About this exercise:
Print, exactly as they stand, the lines below from the one that has "BAD & SANITÄR" to the one that has "リモート画面を自分のウィンドウに合わせて表示できますか？", inclusive, leaving out the pictures.
+-------+
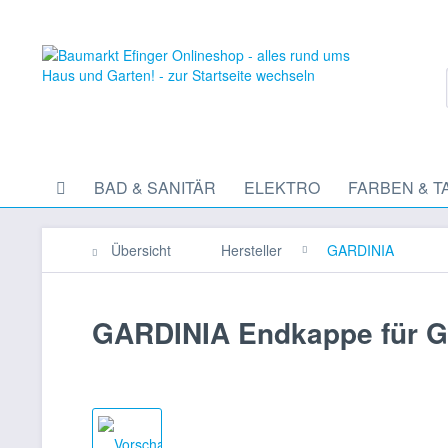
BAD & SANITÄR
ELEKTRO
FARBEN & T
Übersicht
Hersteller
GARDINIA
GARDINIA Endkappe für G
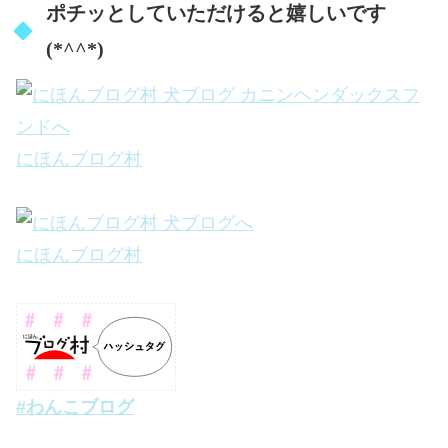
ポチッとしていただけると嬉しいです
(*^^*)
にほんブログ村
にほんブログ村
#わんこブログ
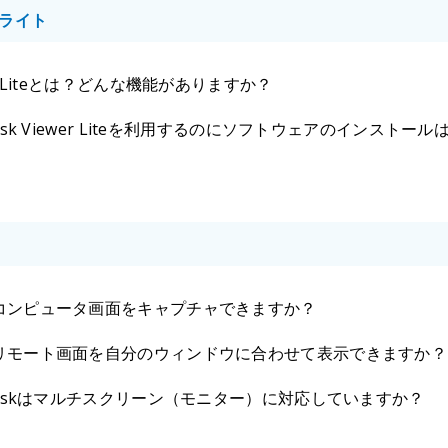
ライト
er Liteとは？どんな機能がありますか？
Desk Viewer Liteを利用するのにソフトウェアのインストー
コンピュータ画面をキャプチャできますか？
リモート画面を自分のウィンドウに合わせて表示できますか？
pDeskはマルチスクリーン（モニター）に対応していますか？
+-------+
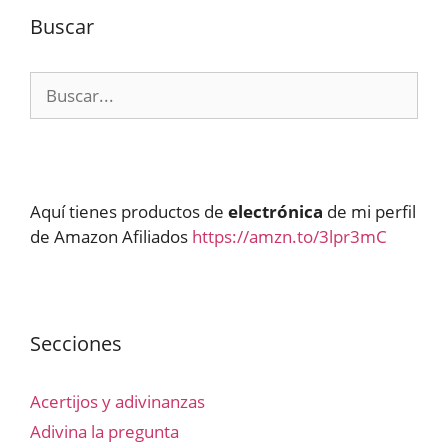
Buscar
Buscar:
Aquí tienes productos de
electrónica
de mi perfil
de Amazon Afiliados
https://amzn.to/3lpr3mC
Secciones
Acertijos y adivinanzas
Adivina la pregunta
+-------+
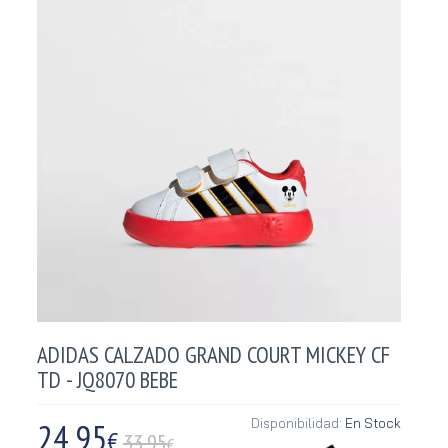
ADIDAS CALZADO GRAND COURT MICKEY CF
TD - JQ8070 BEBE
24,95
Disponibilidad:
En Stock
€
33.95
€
+-------+
Task response:
BAD & SANITÄR
ELEKTRO
FARBEN & T
Übersicht
Hersteller
GARDINIA
GARDINIA Endkappe für G
ポチッとしていただけると嬉しいです
(*^^*)
にほんブログ村
にほんブログ村
#わんこブログ
ライト
er Liteとは？どんな機能がありますか？
Desk Viewer Liteを利用するのにソフトウェアのインストー
コンピュータ画面をキャプチャできますか？
リモート画面を自分のウィンドウに合わせて表示できますか？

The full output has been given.